Kakerlakenpoker is een blufspel uit een reeks spellen die allemaal met “kakerlaken” beginnen. Het heeft niks te maken met kakkerlakken of poker (gelukkig). Nouja, er komt wel een kakkerlak in voor als één van de kaarten, maar daar houdt het ook wel op.
Hoe dan ook, het is een leuk spel dat makkelijk uit te leggen is, en net zo goed met een stel reguliere speelkaarten gespeeld kan worden. Het is vooral ook een spel dat niet pesten of levensweg is, en daarom één van mijn favorieten.
Hoe werkt het?
Het spel kent geen winnaar, maar een verliezer. Je verliest als je als eerste 4 kaarten van dezelfde soort voor je hebt liggen. Of, als je als eerste al je kaarten kwijt bent. (In totaal zijn er 8 soorten, die elk 8 kaarten in het deck hebben zitten. Het hele deck wordt opgedeeld tussen de spelers.)

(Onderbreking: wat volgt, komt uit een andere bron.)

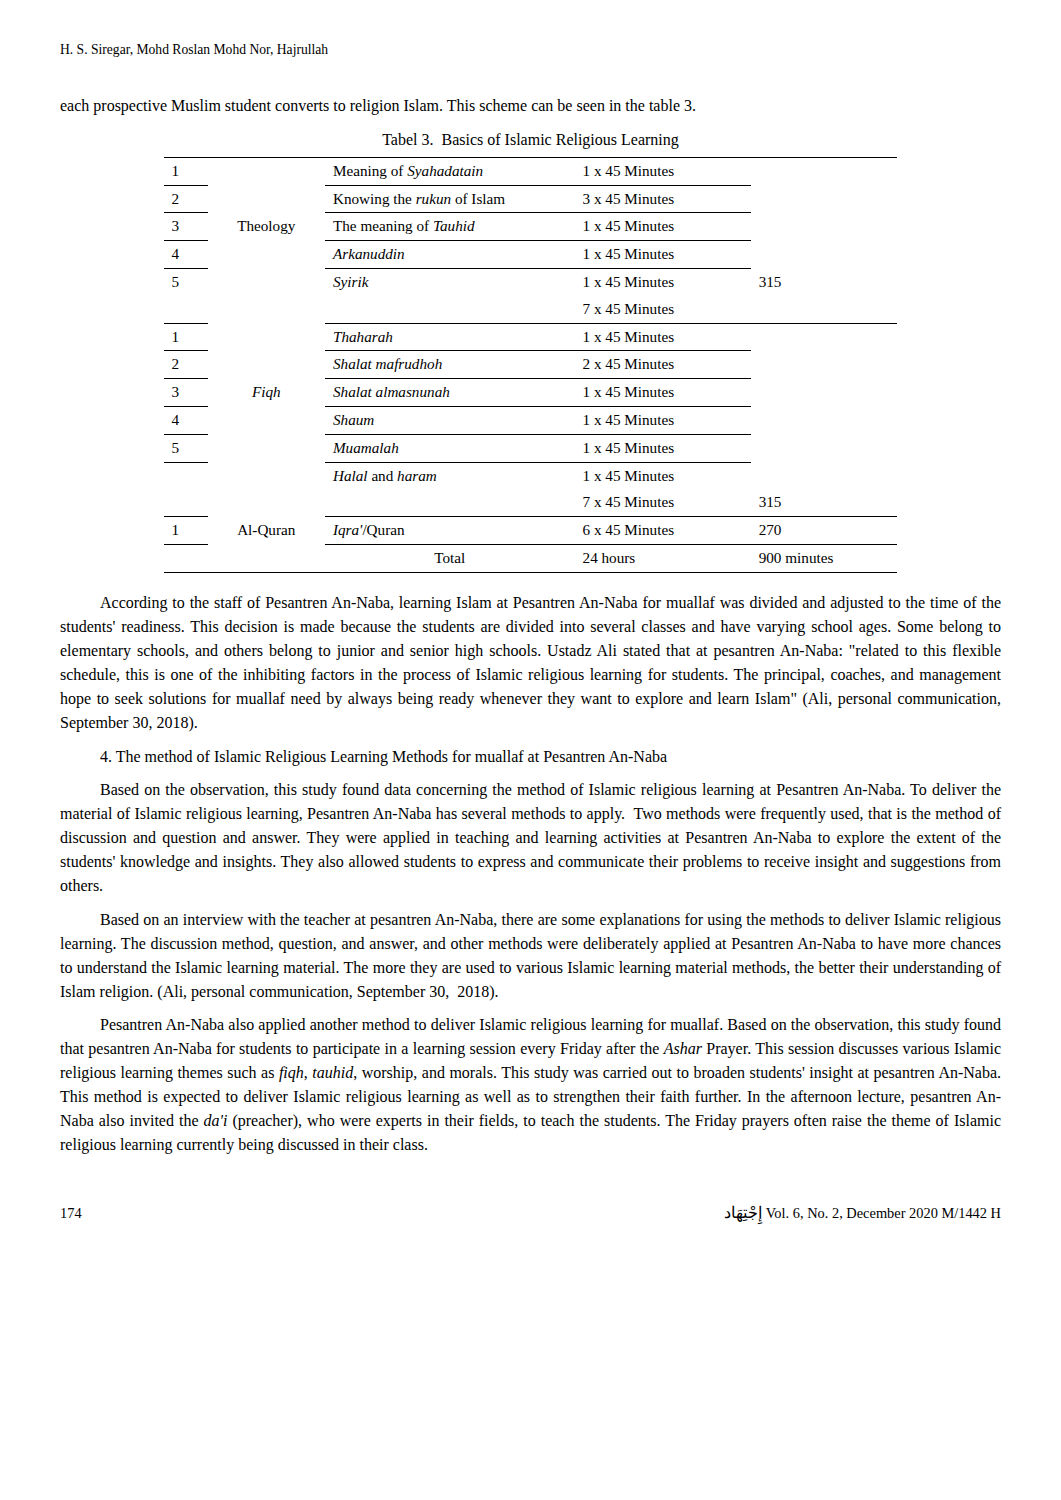H. S. Siregar, Mohd Roslan Mohd Nor, Hajrullah
each prospective Muslim student converts to religion Islam. This scheme can be seen in the table 3.
Tabel 3. Basics of Islamic Religious Learning
| 1 | Theology | Meaning of Syahadatain | 1 x 45 Minutes | |
| 2 | Knowing the rukun of Islam | 3 x 45 Minutes | |
| 3 | The meaning of Tauhid | 1 x 45 Minutes | |
| 4 | Arkanuddin | 1 x 45 Minutes | |
| 5 | Syirik | 1 x 45 Minutes | 315 |
| | | | 7 x 45 Minutes | |
| 1 | Fiqh | Thaharah | 1 x 45 Minutes | |
| 2 | Shalat mafrudhoh | 2 x 45 Minutes | |
| 3 | Shalat almasnunah | 1 x 45 Minutes | |
| 4 | Shaum | 1 x 45 Minutes | |
| 5 | Muamalah | 1 x 45 Minutes | |
| | | Halal and haram | 1 x 45 Minutes | |
| | | | 7 x 45 Minutes | 315 |
| 1 | Al-Quran | Iqra' /Quran | 6 x 45 Minutes | 270 |
| | | Total | 24 hours | 900 minutes |
According to the staff of Pesantren An-Naba, learning Islam at Pesantren An-Naba for muallaf was divided and adjusted to the time of the students' readiness. This decision is made because the students are divided into several classes and have varying school ages. Some belong to elementary schools, and others belong to junior and senior high schools. Ustadz Ali stated that at pesantren An-Naba: "related to this flexible schedule, this is one of the inhibiting factors in the process of Islamic religious learning for students. The principal, coaches, and management hope to seek solutions for muallaf need by always being ready whenever they want to explore and learn Islam" (Ali, personal communication, September 30, 2018).
4. The method of Islamic Religious Learning Methods for muallaf at Pesantren An-Naba
Based on the observation, this study found data concerning the method of Islamic religious learning at Pesantren An-Naba. To deliver the material of Islamic religious learning, Pesantren An-Naba has several methods to apply. Two methods were frequently used, that is the method of discussion and question and answer. They were applied in teaching and learning activities at Pesantren An-Naba to explore the extent of the students' knowledge and insights. They also allowed students to express and communicate their problems to receive insight and suggestions from others.
Based on an interview with the teacher at pesantren An-Naba, there are some explanations for using the methods to deliver Islamic religious learning. The discussion method, question, and answer, and other methods were deliberately applied at Pesantren An-Naba to have more chances to understand the Islamic learning material. The more they are used to various Islamic learning material methods, the better their understanding of Islam religion. (Ali, personal communication, September 30, 2018).
Pesantren An-Naba also applied another method to deliver Islamic religious learning for muallaf. Based on the observation, this study found that pesantren An-Naba for students to participate in a learning session every Friday after the Ashar Prayer. This session discusses various Islamic religious learning themes such as fiqh, tauhid, worship, and morals. This study was carried out to broaden students' insight at pesantren An-Naba. This method is expected to deliver Islamic religious learning as well as to strengthen their faith further. In the afternoon lecture, pesantren An-Naba also invited the da'i (preacher), who were experts in their fields, to teach the students. The Friday prayers often raise the theme of Islamic religious learning currently being discussed in their class.
174 إِجْتِهَاد Vol. 6, No. 2, December 2020 M/1442 H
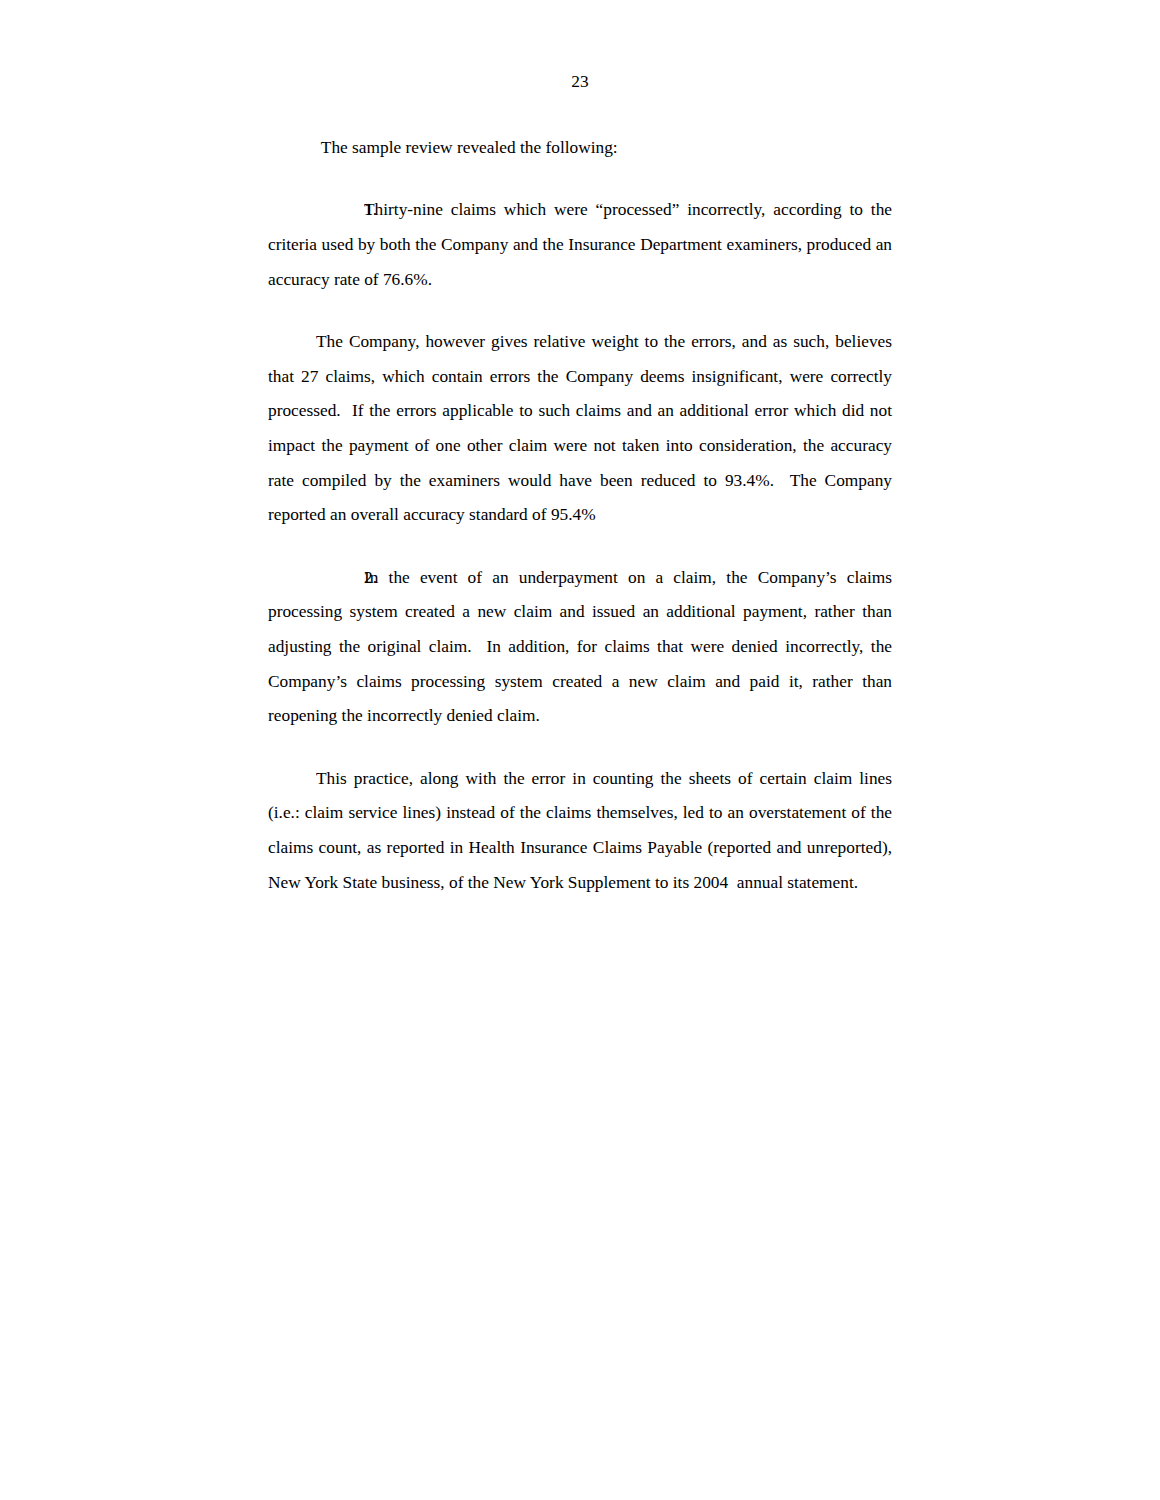23
The sample review revealed the following:
1. Thirty-nine claims which were “processed” incorrectly, according to the criteria used by both the Company and the Insurance Department examiners, produced an accuracy rate of 76.6%.
The Company, however gives relative weight to the errors, and as such, believes that 27 claims, which contain errors the Company deems insignificant, were correctly processed. If the errors applicable to such claims and an additional error which did not impact the payment of one other claim were not taken into consideration, the accuracy rate compiled by the examiners would have been reduced to 93.4%. The Company reported an overall accuracy standard of 95.4%
2. In the event of an underpayment on a claim, the Company’s claims processing system created a new claim and issued an additional payment, rather than adjusting the original claim. In addition, for claims that were denied incorrectly, the Company’s claims processing system created a new claim and paid it, rather than reopening the incorrectly denied claim.
This practice, along with the error in counting the sheets of certain claim lines (i.e.: claim service lines) instead of the claims themselves, led to an overstatement of the claims count, as reported in Health Insurance Claims Payable (reported and unreported), New York State business, of the New York Supplement to its 2004 annual statement.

De eerste speler (noem deze A) kiest een kaart uit zijn hand, en schuift deze gedekt naar een andere speler (B). A zegt welke kaart het is, waarbij hij alles mag beweren. Bijvoorbeeld, je schuift een vleermuis naar iemand anders, maar zegt dat het een kakkerlak is.
B kan drie dingen zeggen: _daar ben ik het wel mee eens, daar ben ik het niet mee eens, _en ik geef de kaart door.
- Als B gelijk heeft, wordt de kaart teruggeschoven naar A en moet deze voor zich neer leggen.
- Ofwel, als A heeft gelogen en B zegt “ik ben het er niet mee eens”.
- Of, als A de waarheid vertelt en B zegt “ik ben het er mee eens”.
- Als B geen gelijk heeft, houdt hij de kaart en legt deze voor zich neer.
- Als B kiest om door te geven, bekijkt hij de kaart, en schuift deze gedekt naar een andere speler (die de kaart nog niet heeft gezien) en beweert wat ie wil.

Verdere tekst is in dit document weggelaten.